* [Exercices]
1. Dans l'extrait sur Gustave Roud, quel est le titre du livre de Bruno Pellegrino ?
2. Dans l'extrait sur Gustave Roud, recopiez le passage en commençant aux mots « Autoportrait en ombre, avec » et en vous arrêtant après « conjoints ni descendance. », et remplacez « maison » par « ferme ».
3. Poursuivez l'extrait sur Gustave Roud à partir de sa dernière phrase.

* [Extrait]
Gustave Roud en sa demeure

Bruno Pellegrino s’inspire librement de la vie du poète Gustave Roud et sa sœur Madeleine, dans un récit porté par la lenteur des jours et la poésie du quotidien.

 

 

Autoportrait en ombre, avec André Ramseyer travaillant à la fourche, photo de Gustave Roud, années 1940. FONDS PHOTOGRAPHIQUE GUSTAVE ROUD, BCUL / © C.-A. SUBILIA

 

Au centre du livre, il y a une vieille maison de famille plantée au bord de la route, tout au bout du village. Elle tombe un peu en ruine et certaines de ses pièces ont été condamnées au gré des années et des décès – les grands-parents d’abord, puis les parents et les tantes. Ne sont restés que le frère et la sœur, Gustave et Madeleine, à présent âgés eux aussi, restés sans conjoints ni descendance.

C’est leur quotidien feutré que suit Là-bas, août est un mois d’automne, entre champs et potager, cuisine et bureau, silence et attention. S’inspirant librement de la vie du poète et photographe Gustave Roud (1897-1976) et de sa sœur Madeleine (1893-1971), Bruno Pellegrino propose une lente immersion dans leur routine immuable.

* [Les données]
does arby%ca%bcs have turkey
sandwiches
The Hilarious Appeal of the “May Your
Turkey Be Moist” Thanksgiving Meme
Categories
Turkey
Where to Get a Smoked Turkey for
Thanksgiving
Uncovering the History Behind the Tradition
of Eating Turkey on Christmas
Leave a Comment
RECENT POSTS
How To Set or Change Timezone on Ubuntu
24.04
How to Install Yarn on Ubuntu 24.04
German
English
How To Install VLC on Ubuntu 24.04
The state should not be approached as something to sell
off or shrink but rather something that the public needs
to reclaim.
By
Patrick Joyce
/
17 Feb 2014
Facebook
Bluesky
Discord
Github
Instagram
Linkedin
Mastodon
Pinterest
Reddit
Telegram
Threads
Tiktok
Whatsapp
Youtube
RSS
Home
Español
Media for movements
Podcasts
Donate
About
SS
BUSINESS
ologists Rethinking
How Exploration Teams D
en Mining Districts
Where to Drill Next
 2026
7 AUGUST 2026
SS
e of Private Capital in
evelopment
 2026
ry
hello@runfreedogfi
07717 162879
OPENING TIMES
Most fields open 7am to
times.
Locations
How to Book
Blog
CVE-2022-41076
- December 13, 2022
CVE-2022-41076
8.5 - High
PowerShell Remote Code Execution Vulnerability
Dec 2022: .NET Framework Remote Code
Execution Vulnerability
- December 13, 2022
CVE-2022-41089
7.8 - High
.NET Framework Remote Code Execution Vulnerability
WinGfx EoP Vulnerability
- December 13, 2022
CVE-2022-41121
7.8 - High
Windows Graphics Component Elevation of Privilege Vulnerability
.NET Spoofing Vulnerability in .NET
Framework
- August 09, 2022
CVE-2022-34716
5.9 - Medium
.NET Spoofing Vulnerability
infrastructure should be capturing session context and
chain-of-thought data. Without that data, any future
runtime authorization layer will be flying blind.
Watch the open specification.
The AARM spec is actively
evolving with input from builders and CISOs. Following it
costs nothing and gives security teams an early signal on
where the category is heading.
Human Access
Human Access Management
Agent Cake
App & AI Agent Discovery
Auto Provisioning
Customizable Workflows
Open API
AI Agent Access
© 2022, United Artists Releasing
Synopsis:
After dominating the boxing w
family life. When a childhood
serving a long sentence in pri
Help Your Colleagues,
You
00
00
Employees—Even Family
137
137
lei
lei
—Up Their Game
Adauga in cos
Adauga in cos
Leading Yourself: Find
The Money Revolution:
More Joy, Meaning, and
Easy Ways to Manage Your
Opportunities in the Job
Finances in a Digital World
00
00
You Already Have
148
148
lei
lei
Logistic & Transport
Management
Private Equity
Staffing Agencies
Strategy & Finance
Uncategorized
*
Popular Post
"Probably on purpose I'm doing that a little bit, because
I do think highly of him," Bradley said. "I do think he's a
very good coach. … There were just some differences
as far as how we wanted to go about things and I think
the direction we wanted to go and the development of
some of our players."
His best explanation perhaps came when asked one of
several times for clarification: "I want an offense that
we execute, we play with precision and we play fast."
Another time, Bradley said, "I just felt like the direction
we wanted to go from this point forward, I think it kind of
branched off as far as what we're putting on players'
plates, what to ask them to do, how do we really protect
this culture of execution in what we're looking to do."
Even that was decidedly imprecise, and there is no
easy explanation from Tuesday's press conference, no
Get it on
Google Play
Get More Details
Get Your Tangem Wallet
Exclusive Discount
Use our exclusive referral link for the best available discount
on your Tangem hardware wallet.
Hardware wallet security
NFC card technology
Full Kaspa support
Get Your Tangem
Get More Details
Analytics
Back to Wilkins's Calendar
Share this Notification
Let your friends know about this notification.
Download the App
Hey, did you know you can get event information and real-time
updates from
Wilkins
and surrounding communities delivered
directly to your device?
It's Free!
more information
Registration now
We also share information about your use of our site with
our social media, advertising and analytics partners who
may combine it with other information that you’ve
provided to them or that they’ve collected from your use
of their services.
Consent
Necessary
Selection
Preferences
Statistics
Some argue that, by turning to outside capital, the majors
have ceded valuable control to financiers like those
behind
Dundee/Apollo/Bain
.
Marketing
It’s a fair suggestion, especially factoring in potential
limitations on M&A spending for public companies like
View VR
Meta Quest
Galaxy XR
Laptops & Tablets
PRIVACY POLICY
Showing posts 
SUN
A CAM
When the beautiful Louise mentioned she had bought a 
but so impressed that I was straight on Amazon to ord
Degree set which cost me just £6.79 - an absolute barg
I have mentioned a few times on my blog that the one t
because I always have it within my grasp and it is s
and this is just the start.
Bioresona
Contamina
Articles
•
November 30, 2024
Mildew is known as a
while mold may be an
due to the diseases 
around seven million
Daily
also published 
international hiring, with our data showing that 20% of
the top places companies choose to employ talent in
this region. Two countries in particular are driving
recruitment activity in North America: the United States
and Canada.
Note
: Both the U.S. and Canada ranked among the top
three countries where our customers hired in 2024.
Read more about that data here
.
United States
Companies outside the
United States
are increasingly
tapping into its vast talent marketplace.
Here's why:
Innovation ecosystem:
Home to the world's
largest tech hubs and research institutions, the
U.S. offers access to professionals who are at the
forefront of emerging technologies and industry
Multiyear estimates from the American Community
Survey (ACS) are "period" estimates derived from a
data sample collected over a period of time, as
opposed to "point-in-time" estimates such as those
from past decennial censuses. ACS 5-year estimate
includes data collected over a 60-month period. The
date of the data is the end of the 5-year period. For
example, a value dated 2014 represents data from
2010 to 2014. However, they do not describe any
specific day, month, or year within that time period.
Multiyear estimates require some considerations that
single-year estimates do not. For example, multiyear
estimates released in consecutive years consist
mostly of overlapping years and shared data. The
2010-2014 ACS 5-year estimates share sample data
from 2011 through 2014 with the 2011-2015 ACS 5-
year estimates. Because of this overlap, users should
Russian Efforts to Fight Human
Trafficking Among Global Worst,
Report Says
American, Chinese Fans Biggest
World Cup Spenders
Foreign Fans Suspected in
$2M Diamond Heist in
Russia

* [Corrigé]
1. Là-bas, août est un mois d'automne.

2.
Autoportrait en ombre, avec André Ramseyer travaillant à la fourche, photo de Gustave Roud, années 1940. FONDS PHOTOGRAPHIQUE GUSTAVE ROUD, BCUL / © C.-A. SUBILIA

 

Au centre du livre, il y a une vieille ferme de famille plantée au bord de la route, tout au bout du village. Elle tombe un peu en ruine et certaines de ses pièces ont été condamnées au gré des années et des décès – les grands-parents d’abord, puis les parents et les tantes. Ne sont restés que le frère et la sœur, Gustave et Madeleine, à présent âgés eux aussi, restés sans conjoints ni descendance.

3.
L’auteur né en 1988 a vécu enfant à une quinzaine de kilomètres de la maison des Roud, à Carrouge (VD), et s’il a côtoyé le poète durant ses études de lettres, c’est d’abord le photographe qui l’a fasciné – ces paysans aux champs sous le soleil, saisis en plein mouvement dans la beauté de leurs torses nus. Découvrant ensuite les poèmes, Bruno Pellegrino s’est plongé dans le Journal et les archives, avant d’être engagé au Centre de recherches sur les lettres romandes de l’université de Lausanne pour collaborer aux éditions complètes des œuvres de Gustave Roud.

Mais Là-bas, août est un mois d’automne n’a rien d’académique. «C’est peut-être ce qui me fascine, chez ces deux-là, leur manière lente et savante d’éprouver l’épaisseur des jours. Et puis les doutes qui subsisteront toujours», écrit l’auteur, qui se glisse dans son texte. Ces doutes, son imagination les remplit. Il donne ainsi chair à son récit, et vie à la trame des jours, dans une scansion amoureuse des gestes et des saisons, une ode au quotidien où le nom des fleurs sonne comme un poème.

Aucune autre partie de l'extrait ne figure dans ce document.